Sebagai sebuah ilustrasi, dengan sedikit adanya perbedaan, Syaikh Abdullah Azzam menyebutkan bahwa jumlah para sahabat yang ikut melaksanakan haji Wada’ bersama Rasulullah saw. sekitar 124.000 sahabat. Dari jumlah tersebut, tidak lebih dari 400-an orang sahabat yang dimakamkan di Baqi’. Sisanya, mereka wafat dan dimakamkan di luar kota Madinah. Mereka wafat di jalan dakwah Islam yang universal dan menyeluruh. Mereka wafat sebagai tumbal  universalisasi (Qs. Al-Anbiya’ [21]: 107 atau Qs. Saba’ [34]: 28) dan komprehensipisasi (Qs. Al-Baqarah [2]: 208) Islam.

******

• Ketentuan Tugas 1: Menurut teks halaman tentang para sahabat, berapa jumlah sahabat yang ikut melaksanakan haji Wada’ bersama Rasulullah saw. seperti yang disebutkan Syaikh Abdullah Azzam?
• Ketentuan Tugas 2: Lanjutkan teks halaman tentang wafatnya para sahabat di jalan dakwah Islam, mulai dari kalimat terakhir yang tertera.
Catatan yang menyusul merupakan bahan tersendiri yang terpisah dari teks halaman.

• Kumpulan Catatan:
******

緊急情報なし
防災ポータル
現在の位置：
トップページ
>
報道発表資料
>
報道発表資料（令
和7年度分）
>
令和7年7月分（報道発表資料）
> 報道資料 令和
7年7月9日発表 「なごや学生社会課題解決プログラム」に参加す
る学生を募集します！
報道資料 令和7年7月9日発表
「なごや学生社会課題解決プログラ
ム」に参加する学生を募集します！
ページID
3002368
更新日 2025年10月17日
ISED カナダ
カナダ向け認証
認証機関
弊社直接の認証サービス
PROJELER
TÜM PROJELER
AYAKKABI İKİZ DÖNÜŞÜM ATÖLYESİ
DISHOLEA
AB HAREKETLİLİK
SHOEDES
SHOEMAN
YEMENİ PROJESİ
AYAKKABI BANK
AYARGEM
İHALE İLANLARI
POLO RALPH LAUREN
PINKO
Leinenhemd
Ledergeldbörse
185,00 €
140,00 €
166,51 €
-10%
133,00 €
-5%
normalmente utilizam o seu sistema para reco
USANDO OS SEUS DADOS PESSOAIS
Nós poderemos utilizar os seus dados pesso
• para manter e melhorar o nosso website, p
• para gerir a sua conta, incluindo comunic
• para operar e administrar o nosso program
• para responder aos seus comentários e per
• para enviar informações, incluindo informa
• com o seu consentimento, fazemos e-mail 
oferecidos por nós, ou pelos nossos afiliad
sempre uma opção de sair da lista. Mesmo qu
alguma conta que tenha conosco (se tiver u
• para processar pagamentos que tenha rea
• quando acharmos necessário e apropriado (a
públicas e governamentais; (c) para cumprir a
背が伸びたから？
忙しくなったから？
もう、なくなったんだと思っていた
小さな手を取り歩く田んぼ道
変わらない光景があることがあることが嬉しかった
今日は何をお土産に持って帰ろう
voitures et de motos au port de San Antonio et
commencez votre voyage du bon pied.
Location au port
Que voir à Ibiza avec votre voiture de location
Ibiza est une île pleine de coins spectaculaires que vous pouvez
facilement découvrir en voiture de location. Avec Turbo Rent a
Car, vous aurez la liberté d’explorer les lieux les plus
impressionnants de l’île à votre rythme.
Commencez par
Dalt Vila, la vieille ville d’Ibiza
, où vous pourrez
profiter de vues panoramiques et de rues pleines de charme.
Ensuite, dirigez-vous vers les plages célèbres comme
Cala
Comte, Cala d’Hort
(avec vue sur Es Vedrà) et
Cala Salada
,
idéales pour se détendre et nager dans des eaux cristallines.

******

• Kotak Jawaban 1: Sekitar 124.000 sahabat.

• Kotak Jawaban 2:
Dengan gambaran di atas, kira-kira berapa harta dan kekayaan yang dibutuhkan untuk menyebarluaskan Islam dari pusat di Madinah ke seluruh penjuru dunia? Atas dasar tugas besar inilah Rasulullah dan para sahabat membangun sebuah Negara. Sebuah Negara yang berdaulat. Karena Negara berdaulatlah yang mampu menjalankan misi rahmatan lil’alamin Islam. Sebuah Negara yang memiliki kepedulian dan tanggungjawab atas keberlangsungan sejarah agama Islam dan dunia. Karena untuk itulah para pemimpin didaulat di dalam Islam; lihirasatiddin wa siyasatiddunya (untuk menjaga agama dan mengatur dunia) demikian tegas Al-Mawardi di dalam kitabnya Al-Ahkam As-Sulthaniyah.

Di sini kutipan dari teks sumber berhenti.